According to figures from the Association of British Insurers(ABI), 133,000 fraudulent insurance claims worth £919m were mad in 2010 a rise of 9% compared to figures in 2009. That equates to the public registering 2,500 fake claims every week. Figures show that the number and value of detected insurance frauds has risen by more than 100% over the past five years.
Fraudulent claims cost the insurance industry around £2billion a year, which is reflected in policyholders’ premiums as it adds on average £44 a year.
The problem has escalated to such a point that insurers have been forced to set up an insurance fraud register which will start early next year, containing details of insurance cheats.
The most common type of fraud involved home insurance with 66,000 bogus or exaggerated claims, followed closely by 40,000 dishonest motor insurance claims. However motor frauds cost insurers the most; around £464million.
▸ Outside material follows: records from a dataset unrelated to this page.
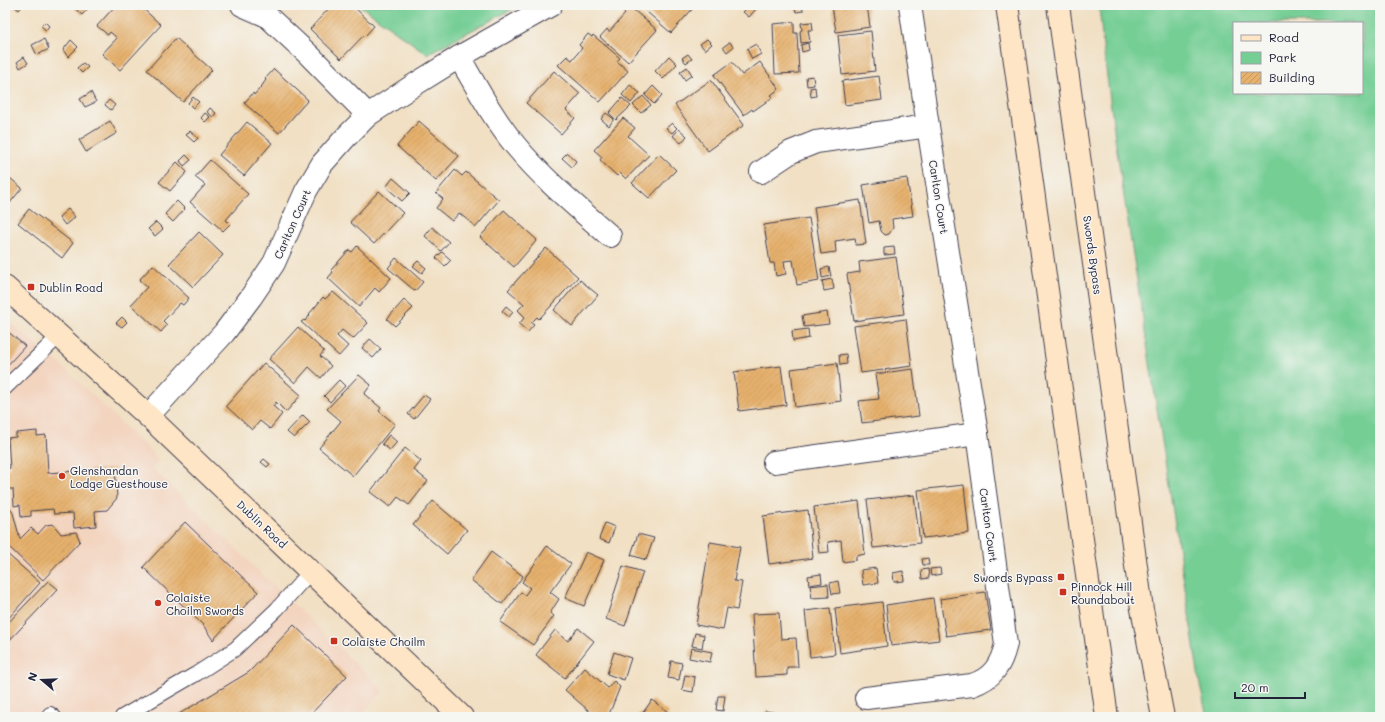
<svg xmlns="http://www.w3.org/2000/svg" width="1385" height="722" viewBox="0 0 1385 722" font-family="Mali,sans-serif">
<defs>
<pattern id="building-hatch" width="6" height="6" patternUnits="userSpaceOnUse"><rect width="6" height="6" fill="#e6b16d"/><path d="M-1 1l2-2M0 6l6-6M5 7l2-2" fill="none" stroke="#c5985f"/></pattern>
</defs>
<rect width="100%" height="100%" fill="#f6f6f2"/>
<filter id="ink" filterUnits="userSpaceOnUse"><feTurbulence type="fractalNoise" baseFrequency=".025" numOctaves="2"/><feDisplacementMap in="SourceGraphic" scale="8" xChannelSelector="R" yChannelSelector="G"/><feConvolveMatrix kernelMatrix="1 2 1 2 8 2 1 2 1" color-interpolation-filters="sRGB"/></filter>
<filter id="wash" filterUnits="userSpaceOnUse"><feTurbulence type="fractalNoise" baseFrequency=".012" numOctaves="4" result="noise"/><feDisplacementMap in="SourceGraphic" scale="16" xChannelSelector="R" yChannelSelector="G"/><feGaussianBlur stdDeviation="0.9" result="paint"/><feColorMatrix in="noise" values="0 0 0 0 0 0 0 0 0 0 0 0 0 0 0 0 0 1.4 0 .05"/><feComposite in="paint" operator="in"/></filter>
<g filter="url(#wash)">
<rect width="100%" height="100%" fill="#f1e0c4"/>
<polygon fill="#f3d4bf" points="5,319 60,364 140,441 159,461 152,468 384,691 359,717 5,717"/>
<g fill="#75ce94" stroke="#4c7868" fill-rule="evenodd">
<polygon points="359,5 520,5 427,54"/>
<path d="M1099,5H1380V717H1207L1200,685L1116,145L1103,46ZM1234,23H1362V93H1234Z"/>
</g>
<g id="blocks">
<g fill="url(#building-hatch)">
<polygon points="13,5 23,5 19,10"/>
<polygon points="71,5 91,5 82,15"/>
<polygon points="116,5 139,5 161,25 120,70 102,54 117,38 110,32 108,35 97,26"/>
<polygon points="332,5 352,5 374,26 365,36 364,35 341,59 310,29"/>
<polygon points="628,5 657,30 628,62 600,37 607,29 609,32 625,14 623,11"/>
<polygon points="639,5 694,5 695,6 671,33"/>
<polygon points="750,5 756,9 749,17 743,12"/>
<polygon points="794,5 802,5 803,11 796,12"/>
<polygon points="832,5 867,5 870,27 836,32"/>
<polygon points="45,22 49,26 46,30 41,26"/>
<polygon points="794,22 794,33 797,33 799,73 775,74 773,24"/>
<polygon points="812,22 813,30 808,30 810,42 801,43 800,31 802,30 801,23"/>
<polygon points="871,31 875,71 842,75 838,35"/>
<polygon points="588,34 592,37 593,35 620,58 617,61 628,71 600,102 558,65 567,56 572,60 582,48 579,45"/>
<polygon points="176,38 212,70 183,102 147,70"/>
<polygon points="44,39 49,49 37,55 32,45"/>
<polygon points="707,39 712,44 705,50 700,44"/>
<polygon points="71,40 78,47 68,57 63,50"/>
<polygon points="730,42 733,47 727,52 723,47"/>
<polygon points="808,43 809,50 802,52 801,45"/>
<polygon points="756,44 761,54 752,59 747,49"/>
<polygon points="688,54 692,59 686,63 682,58"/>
<polygon points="669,56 677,64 663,79 655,71"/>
<polygon points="24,57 28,63 20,68 17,62"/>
<polygon points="732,62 742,75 760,62 779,89 771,95 773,97 753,111 752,109 744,115 714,75"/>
<polygon points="83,63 88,67 82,73 77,68"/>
<polygon points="687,67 692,75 685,80 680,72"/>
<polygon points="274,69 308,100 279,133 244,103 253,93 254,95 261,87 266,80 265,79"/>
<polygon points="554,71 580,94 566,110 575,118 561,134 526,103"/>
<polygon points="813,76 814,85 807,86 806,77"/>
<polygon points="879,76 882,100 845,105 842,81"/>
<polygon points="711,80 744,125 708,151 675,105"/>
<polygon points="630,85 640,93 631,103 622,95"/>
<polygon points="653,86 662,95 654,104 645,95"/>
<polygon points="815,87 816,96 811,97 810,88"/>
<polygon points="91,92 96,102 85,107 80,99"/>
<polygon points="643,96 651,105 641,113 633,105"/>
<polygon points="193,97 199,102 193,108 188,103"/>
<polygon points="622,98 631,106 616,120 609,113"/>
<polygon points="109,100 115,105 111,110 105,105"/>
<polygon points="210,108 216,113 213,117 207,112"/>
<polygon points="205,113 210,117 205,122 201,118"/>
<polygon points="606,113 614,119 609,126 601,119"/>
<polygon points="623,118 635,128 628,136 649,155 626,179 620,173 617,176 600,160 602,157 594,150"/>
<polygon points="110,121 117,133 86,152 79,140"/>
<polygon points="419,121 459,156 436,181 397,146"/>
<polygon points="247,122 272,143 244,176 219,155"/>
<polygon points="672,123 677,128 672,133 666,128"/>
<polygon points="679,129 687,136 681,143 673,136"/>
<polygon points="190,131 198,138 194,142 186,135"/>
<polygon points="5,148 10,154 5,158"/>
<polygon points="567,153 576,161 572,167 562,158"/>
<polygon points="659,154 676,170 649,198 632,183"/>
<polygon points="186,155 191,160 184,166 180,161"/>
<polygon points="210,160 248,194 226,220 230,224 223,231 190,202 205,185 195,177"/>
<polygon points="177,162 187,172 170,191 159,182"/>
<polygon points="455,170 462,176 466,172 499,200 476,227 459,213 452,221 436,208 443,199 436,193"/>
<polygon points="5,174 22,188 5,209"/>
<polygon points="393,178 410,193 402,201 386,187"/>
<polygon points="907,178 913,216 892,219 893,228 889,234 885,235 881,231 879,221 869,223 863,185"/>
<polygon points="379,191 403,213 374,244 350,222"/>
<polygon points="860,200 866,244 856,245 855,238 835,241 836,252 821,254 814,207"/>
<polygon points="177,201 185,209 173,222 165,214"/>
<polygon points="29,209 73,243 62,258 18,223"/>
<polygon points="68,209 75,217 65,225 59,217"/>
<polygon points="504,210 537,240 514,267 480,237"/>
<polygon points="809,218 819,281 797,285 793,260 784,261 786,274 776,276 774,263 770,263 764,225"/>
<polygon points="156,222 163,229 155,236 148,229"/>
<polygon points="432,227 449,242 441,251 425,236"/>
<polygon points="199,232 223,255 193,287 169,264"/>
<polygon points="357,246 391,278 379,292 375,288 359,307 328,278 333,272 331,270 349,250 352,252"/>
<polygon points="894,247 895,254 884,255 884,248"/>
<polygon points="546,248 578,277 539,319 537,317 531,323 534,325 528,332 519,324 525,317 518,310 524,304 508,290"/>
<polygon points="442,252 451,260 445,266 436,258"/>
<polygon points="896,257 904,314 854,321 847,274 860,272 859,262"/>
<polygon points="396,258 423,282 415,291 388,268"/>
<polygon points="418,261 426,268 422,273 413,266"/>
<polygon points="153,265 189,298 183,305 180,303 163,321 167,325 161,332 131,305 147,287 139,280"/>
<polygon points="829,267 831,276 822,278 821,269"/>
<polygon points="832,279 834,289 824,291 822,281"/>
<polygon points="580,280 598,295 572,326 554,310"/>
<polygon points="333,292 368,323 353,339 342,330 337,336 348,346 339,356 301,322 304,320 305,321 310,315 309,314 316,306 323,297 325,299"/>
<polygon points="404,300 413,308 395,326 387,319"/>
<polygon points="506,306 513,312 509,317 502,311"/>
<polygon points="827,312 829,324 804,327 802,316"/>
<polygon points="122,317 127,322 122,327 116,323"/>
<polygon points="906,319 912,366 861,373 854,326"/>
<polygon points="298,327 324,351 320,356 331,366 321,378 309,367 295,383 269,359"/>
<polygon points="5,329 25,346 5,368"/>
<polygon points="808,329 809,338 793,341 792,331"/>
<polygon points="370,339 381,349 373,358 362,348"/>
<polygon points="846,354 847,364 840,365 839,355"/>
<polygon points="264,363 301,395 286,412 276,402 273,406 282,414 270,429 260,421 252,430 226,406"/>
<polygon points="837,363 841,401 795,407 791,369"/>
<polygon points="781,366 786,405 739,411 734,372"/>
<polygon points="913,369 919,416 862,423 859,401 879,399 875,374"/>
<polygon points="359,375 371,385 364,394 381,408 379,411 395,424 353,476 319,448 341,421 327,409"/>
<polygon points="339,380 345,386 330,402 324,396"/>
<polygon points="424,395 430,399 414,419 408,414"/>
<polygon points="303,415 310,422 294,438 287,432"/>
<polygon points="37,431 37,436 46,435 48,473 115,468 117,498 107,510 95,511 96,526 74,528 73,513 54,514 53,509 31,511 31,516 21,517 20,505 14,506 13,489 8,489 7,469 10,468 8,438 16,437 16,433"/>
<polygon points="389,435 397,442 390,450 382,444"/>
<polygon points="405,448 421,461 414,470 428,481 409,505 398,497 390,507 370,492"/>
<polygon points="264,459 270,464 267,467 261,462"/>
<polygon points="964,485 969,533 923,538 918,490"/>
<polygon points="914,495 920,543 873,548 867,500"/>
<polygon points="5,501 13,513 20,539 31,528 38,534 46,525 53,524 61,534 76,532 80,541 43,580 5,543"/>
<polygon points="433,501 467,530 447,554 413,525"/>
<polygon points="859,501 865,554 856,556 856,560 843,562 841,540 828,542 829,552 819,553 814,507"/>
<polygon points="808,510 813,558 769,564 763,516"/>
<polygon points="185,522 258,592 213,640 203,625 143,567"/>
<polygon points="605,523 615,527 609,543 599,539"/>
<polygon points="638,534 654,538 646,560 631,555"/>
<polygon points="710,542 740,547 734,581 742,582 737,610 727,608 723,630 696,625"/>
<polygon points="547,546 571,564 550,592 559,599 550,613 554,616 533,645 500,622 521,592 525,595 530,588 522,582"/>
<polygon points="5,552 40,583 5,622"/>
<polygon points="491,552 523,576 502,604 471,580"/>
<polygon points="586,552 604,560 584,606 565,598"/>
<polygon points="928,558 929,565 923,565 922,559"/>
<polygon points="623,566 643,572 625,626 606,619"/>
<polygon points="876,568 878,583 863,585 861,570"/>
<polygon points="940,568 941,574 931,576 930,569"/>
<polygon points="928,569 929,578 922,579 921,570"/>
<polygon points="903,571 904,581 894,582 893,573"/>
<polygon points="821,574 822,583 809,585 808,576"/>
<polygon points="48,581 58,589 5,645 5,626"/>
<polygon points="838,581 840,593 832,594 830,583"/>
<polygon points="828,584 829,597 812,598 810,586"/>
<polygon points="985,592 991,630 946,636 940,599"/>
<polygon points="933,598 939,640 891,646 886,605"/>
<polygon points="882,602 887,646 840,653 835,608"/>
<polygon points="830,608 835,654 810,657 805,611"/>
<polygon points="779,613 781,639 796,638 798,667 787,667 787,675 756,677 752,614"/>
<polygon points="294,625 347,676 308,717 174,717 249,672"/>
<polygon points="578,628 594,641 565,678 536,655 555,630 568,641"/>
<polygon points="695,633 704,635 702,648 692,646"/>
<polygon points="691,648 712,652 710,662 689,658"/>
<polygon points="614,652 631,658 624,680 607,674"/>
<polygon points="671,661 682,663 679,680 668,678"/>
<polygon points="585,668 608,688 614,681 620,687 608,717 596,717 565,690"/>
<polygon points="685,675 695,677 693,692 682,690"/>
<polygon points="718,696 725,696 723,711 716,710"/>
<polygon points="652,700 669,713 666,717 637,717 640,713 642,714"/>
<polygon points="765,711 796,716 796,717 764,717"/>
</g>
</g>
</g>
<g filter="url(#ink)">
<use href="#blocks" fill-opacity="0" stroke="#413e50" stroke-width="1"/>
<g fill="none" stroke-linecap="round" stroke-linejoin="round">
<g stroke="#413e50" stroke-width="16">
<g id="service">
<polyline points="5,388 60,335"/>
<polyline points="48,717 50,714 54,717"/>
<polyline points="122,717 196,674 235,649 277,609 311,571"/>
</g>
</g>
<g stroke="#413e50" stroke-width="24">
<g id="minor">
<polyline points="242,5 267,16 309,55 368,115"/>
<path d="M459,57C476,86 493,118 515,145C543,179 577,207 610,236"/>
<polyline points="761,172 791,152 816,142 928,126"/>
<polyline points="148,416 224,333 251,297 274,263 306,191 322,164 346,137 368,115 414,85 459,57 551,5"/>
<polyline points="774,462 977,434"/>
<path d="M866,698L972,685C993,678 1001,665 1006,644L977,434L928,126L910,5"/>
</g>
</g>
<g stroke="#413e50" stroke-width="24">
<g id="secondary">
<polyline points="1007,5 1107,717"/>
<polyline points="1058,5 1142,609 1163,717"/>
<polyline points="5,287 148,416 462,717"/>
</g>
</g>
<use href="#service" stroke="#fff" stroke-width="14"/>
<use href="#minor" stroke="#fff" stroke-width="22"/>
<use href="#secondary" stroke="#fee5c5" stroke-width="22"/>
</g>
</g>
<g fill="#c8321e" stroke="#f6f6f2" stroke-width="1.5">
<rect x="27" y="283" width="8" height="8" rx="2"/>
<circle cx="62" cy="476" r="4"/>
<rect x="1057" y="573" width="8" height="8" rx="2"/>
<rect x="1059" y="588" width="8" height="8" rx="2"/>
<circle cx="158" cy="603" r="4"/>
<rect x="330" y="637" width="8" height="8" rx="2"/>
</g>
<g text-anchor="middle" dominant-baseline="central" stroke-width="3" stroke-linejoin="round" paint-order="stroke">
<g font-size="11" fill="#22223b" stroke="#f6f6f2">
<text transform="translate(939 197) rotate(81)">Carlton Court</text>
<text transform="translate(292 224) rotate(-66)">Carlton Court</text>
<text transform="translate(1093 255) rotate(82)">Swords Bypass</text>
<text transform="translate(262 524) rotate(43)">Dublin Road</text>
<text transform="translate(989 525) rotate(82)">Carlton Court</text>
</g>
<g font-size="11" fill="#22223b" stroke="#f6f6f2" text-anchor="start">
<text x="39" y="287">Dublin Road</text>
<text x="70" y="470">Glenshandan<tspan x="70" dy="13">Lodge Guesthouse</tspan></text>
<text x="1053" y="577" text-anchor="end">Swords Bypass</text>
<text x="1071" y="586">Pinnock Hill<tspan x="1071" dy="13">Roundabout</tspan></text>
<text x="166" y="597">Colaiste<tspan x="166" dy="13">Choilm Swords</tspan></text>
<text x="342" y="641">Colaiste Choilm</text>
</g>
</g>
<rect width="1385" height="722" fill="none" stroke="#f6f6f2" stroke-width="20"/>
<rect x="1233" y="22" width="130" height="72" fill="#f6f6f2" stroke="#a1a1a9"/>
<rect x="1241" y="35" width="20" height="6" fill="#fee5c5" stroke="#a1a1a9"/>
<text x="1269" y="42" font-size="12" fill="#22223b">Road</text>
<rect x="1241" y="52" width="20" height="12" fill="#75ce94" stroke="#a1a1a9"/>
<text x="1269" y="62" font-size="12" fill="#22223b">Park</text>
<rect x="1241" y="72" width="20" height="12" fill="url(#building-hatch)" stroke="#a1a1a9"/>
<text x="1269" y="82" font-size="12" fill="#22223b">Building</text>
<g transform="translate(42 680) rotate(289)" stroke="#f6f6f2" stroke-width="3" paint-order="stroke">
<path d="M0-3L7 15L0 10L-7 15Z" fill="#22223b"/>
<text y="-6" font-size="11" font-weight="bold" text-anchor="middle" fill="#22223b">N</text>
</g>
<path d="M1235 692v6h70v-6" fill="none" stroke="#22223b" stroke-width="2"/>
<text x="1241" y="692" font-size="12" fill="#22223b" stroke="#f6f6f2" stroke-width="3" paint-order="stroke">20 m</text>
</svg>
Facebook is helping to combat certain fraud cases; one claim for back injuries sustained from a fall at work was rejected when the claimant posted images on Facebook showing them performing gymnastics and training for a charity run.
Other claims that have been rejected include a woman who said facial injuries were caused by a toilet roll holder falling in a fast food restaurant, and a man claiming for injury caused by falling over a wall. Further investigation found that the toilet roll holder would have had to fallen up, and there was no wall at the scene of the accident.
Nick Starling, the ABI's director of general insurance and health, said: "Fraudsters continually look for new ways to con insurers, so we are upping our game. Early next year, we will be setting up a national insurance fraud register, which will contain details of all known insurance cheats. And at the same time the first ever national police insurance fraud investigation unit will begin its operations, making it harder than ever to commit insurance fraud."
The Insurance Fraud Bureau is continually calling on the public to help them combat the rise of people committing insurance fraud. Consumers can now report suspected fraudsters to Cheatline, an organisation that has access to industry data, and work closely with insurers, law enforcement, and regulators to battle the rising costs.
A spokesperson said, "It's important to underline that some of those concerned with insurance fraud are also involved in criminal activities where there is harm to local communities."